Guru harus belajar bersyukur walaupun dalam hidupnya selalu dalam kekurangan, guru harus belajar ikhlas meskipun terasa berat untuk menghadapinya/menerimanya, guru harus belajar bersabar meski terasa terbebani, guru harus belajar menghargai meskipun tidak dihargai profesinya, guru harus belajar tulus meskipun tersakiti dengan kebijakan yang ada, guru harus belajar jujur meskipun tak dipercaya, guru harus belajar merawat meskipun dalam kondisi sakit, guru harus belajar membahagiakan meskipun kesedihan selalu menghampiri, guru harus belajar untuk selalu tersenyum dihadapan peserta didik meskipun tak sanggup karena bebani hidup yang di jalani, guru harus belajar memaafkan meskipun dalam kondisi marah. Maka guru harus terus belajar karena hidup adalah belajar.

Pendidikan adalah kunci kesuksesan dalam hidup yang ditekuni oleh guru dan itu merupakan satu profesi yang teramat mulia. Dari guru, kita belajar banyak ilmu pengetahuan. Dengan kesabaran dan kegigihannya, guru senantiasa mendidik peserta didiknya menjadi pribadi yang bermanfaat.

Guru adalah garda terdepan untuk membawa bangsa ini menuju peradaban yang tinggi dan harus bertanggungjawab penuh untuk membekali generasi kita dengan pengetahuan dan skill yang sesusai dengan tuntutan zamannya nanti.

Karena mereka milik kehidupan yang akan datang, yang kita sendiri tidak tahu bagaimana suasana kehidupan yang akan datang. Mereka bagaikan anak panah yang melesat entah kemana. Ali Bin Abi Thalib mengatakan :”Didiklah anak sesuai zamannya karena mereka hidup bukan dizamanmu”. Dan seorang anak bukan photocopy/duplikat orang tuanya.

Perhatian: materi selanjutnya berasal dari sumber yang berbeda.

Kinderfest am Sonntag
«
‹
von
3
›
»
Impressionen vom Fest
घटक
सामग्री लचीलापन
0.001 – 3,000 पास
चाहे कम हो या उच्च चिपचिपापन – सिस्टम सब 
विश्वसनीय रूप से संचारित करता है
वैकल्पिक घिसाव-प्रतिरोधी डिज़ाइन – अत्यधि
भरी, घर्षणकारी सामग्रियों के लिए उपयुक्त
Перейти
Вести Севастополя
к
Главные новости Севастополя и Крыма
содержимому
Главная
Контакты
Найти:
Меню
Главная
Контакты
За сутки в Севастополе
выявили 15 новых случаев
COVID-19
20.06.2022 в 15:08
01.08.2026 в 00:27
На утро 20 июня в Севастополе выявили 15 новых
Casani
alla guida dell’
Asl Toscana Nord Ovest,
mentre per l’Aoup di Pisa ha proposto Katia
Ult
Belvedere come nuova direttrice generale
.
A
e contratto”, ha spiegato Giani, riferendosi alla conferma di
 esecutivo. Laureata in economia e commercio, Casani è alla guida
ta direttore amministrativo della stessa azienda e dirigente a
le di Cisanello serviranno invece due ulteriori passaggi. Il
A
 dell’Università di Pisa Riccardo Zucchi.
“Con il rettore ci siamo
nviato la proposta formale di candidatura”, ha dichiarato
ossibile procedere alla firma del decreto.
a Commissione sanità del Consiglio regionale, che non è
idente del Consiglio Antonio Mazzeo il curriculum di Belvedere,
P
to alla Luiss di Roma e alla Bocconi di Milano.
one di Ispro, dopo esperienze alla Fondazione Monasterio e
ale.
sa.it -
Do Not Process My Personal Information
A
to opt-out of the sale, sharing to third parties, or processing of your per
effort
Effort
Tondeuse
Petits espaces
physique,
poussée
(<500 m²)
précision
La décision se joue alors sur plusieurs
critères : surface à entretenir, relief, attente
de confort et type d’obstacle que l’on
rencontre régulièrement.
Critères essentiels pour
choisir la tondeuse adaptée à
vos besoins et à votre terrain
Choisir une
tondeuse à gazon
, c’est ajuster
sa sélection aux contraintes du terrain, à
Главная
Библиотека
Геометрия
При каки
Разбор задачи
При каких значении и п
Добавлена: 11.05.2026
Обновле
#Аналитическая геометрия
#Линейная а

Guru berdiri di depan kelas, dan siswa memberi penghormatan, itu bukan karena guru haus kehormatan, tetapi karena siswa sedang diajar untuk tahu menghormati, Guru mengajar didepan kelas, siswa diminta memperhatikan, bukan karena guru tak tahu metode mengajar yang baik, tetapi karena siswa sedang diajar untuk menghargai orang lain.

Guru memberikan Pekerjaan Rumah, siswa diminta menyelesaikan, bukan karena guru memberi beban tambahan, tetapi karena siswa sedang diajar untuk bisa mengisi waktu berkualitas.

Guru merobek kertas ujian karena menyontek, siswa diminta mengikuti ujian susulan, bukan karena guru berlaku jahat, tetapi karena siswa sedang diajar pentingnya kejujuran.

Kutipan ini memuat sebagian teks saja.